Airbus recently revealed a stunning hybrid-electric, turbo-propeller aircraft, concept.

“Inspired by efficient mechanics of a bird, it has wing and tail structures that mimic those of a bird of prey, while featuring individually controlled feathers that provide active flight control.”

The plane would carry 80 passengers and would burn 30%-50% less fuel than comparable aircraft in operation today.

In December 2019 the World’s first’ fully-electric commercial flight’ was completed in Canada.  The six-seater plane, a 62-year-old seaplane re-fitted with a fully electric 750 horsepower motor  took off from Vancouver and was airborne for less than 15 minutes, according to the news agency AFP.  The flight marks the start of the third aviation age, ‘the electric age,’  according to a statement made by Harbour Air on its website.

NASA recently received an all-electric aircraft, the X-57 Maxwell, that has been going through final tests during the tail end of 2019. The first flight is  expected in 2020.

Decarbonizing air travel, and electrification is a promising prospect. “I believe it’s one of the hottest topics at the moment in aircraft engineering,” Andreas Schäfer, a professor of energy and transport at University College London, said recently.
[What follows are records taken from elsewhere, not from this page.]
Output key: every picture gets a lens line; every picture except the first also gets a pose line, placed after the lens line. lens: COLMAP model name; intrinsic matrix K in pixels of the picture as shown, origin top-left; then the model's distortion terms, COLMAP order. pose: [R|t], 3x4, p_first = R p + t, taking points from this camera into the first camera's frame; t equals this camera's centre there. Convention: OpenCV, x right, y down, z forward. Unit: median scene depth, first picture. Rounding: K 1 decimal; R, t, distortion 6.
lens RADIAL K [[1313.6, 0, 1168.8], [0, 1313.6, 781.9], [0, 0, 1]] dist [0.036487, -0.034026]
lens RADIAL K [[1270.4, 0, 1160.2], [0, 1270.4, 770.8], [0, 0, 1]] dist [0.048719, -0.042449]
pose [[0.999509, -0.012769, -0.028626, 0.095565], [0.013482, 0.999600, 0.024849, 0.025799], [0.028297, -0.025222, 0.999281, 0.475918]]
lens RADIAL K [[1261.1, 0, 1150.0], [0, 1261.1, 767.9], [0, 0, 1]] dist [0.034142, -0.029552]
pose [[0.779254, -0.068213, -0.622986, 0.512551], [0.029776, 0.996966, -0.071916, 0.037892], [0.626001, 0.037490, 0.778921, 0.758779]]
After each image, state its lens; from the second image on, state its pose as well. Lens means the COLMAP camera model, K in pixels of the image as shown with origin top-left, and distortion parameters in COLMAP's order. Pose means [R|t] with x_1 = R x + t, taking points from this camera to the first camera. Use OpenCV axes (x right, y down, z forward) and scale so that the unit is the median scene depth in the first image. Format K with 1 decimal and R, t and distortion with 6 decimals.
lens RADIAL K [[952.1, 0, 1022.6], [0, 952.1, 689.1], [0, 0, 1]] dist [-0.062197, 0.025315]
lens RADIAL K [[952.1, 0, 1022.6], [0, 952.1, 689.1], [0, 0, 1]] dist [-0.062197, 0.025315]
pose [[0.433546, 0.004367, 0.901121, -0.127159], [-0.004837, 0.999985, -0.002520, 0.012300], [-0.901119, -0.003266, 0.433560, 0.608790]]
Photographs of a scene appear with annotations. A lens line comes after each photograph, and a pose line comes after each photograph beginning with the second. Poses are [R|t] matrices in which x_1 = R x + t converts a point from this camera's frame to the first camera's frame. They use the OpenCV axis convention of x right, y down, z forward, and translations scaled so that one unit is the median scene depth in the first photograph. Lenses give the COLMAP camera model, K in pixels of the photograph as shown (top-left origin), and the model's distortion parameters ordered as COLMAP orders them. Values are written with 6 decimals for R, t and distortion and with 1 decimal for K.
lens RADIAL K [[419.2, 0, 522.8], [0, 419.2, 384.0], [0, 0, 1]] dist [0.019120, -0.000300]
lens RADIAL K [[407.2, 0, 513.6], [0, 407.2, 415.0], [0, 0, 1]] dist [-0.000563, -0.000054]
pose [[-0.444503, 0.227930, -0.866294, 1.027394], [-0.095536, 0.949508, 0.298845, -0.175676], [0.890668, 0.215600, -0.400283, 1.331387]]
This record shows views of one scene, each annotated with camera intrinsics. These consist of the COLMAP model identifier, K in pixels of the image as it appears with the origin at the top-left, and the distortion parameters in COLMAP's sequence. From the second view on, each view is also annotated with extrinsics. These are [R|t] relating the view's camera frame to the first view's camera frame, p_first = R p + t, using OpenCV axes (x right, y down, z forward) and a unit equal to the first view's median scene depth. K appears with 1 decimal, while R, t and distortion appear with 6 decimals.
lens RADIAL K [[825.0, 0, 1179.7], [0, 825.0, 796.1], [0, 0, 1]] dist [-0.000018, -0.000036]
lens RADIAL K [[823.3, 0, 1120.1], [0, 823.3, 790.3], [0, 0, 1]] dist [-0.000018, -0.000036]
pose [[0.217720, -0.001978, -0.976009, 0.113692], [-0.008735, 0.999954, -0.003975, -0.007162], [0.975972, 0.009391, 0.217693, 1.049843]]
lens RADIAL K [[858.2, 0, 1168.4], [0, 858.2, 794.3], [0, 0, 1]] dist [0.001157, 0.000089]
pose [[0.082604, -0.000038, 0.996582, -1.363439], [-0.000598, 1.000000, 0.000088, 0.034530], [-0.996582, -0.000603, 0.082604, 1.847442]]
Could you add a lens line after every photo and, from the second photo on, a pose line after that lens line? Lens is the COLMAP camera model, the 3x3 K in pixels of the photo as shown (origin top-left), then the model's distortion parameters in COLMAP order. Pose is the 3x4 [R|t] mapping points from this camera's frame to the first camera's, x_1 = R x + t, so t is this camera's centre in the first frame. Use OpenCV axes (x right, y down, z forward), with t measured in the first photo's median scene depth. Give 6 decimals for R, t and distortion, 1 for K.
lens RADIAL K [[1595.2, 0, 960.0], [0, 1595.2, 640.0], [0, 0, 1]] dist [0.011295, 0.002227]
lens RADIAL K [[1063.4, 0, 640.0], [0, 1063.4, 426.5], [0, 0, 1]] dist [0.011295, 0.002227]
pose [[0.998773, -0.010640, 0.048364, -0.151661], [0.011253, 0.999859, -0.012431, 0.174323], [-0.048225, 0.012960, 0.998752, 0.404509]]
Electric power is creating new design challenges. Narrower wings will allow for greater cruising capacity to save energy.

All said, it is of great importance the aeronautics industry embraces the challenge of bringing zero-emission flights to worldwide passengers. They should be assisted or cajoled by politicians when necessary to move in a greener direction. People around the world have made their voices heard that the environment should be protected and that high polluting aircraft are unwanted in today’s age. As it stands all aircraft travel Aviation contributes about 2% of the world’s global carbon emissions, according to the International Air Transport Association (IATA). A day when that 2% no longer existed would certainly be a day to celebrate. The statesmen, politicians and big businesses that support this idea too should be supported and their actions celebrated, while those that stand idly by or block progress for self gain should be revealed.

Experts say electric planes could be a decade away before these aircraft make a dent in emissions from air travel. For the time being the questions of the ethics of flying will remain. Some propose large ‘environment’ taxes on flying. However, this is not seen as fair if the traveler takes one long haul flight a year and then hardly uses a car when he or she arrives at the destination. What is apparent is that all forms of transport should be zero-emitting as soon as possible if we are to save the planet for future generations.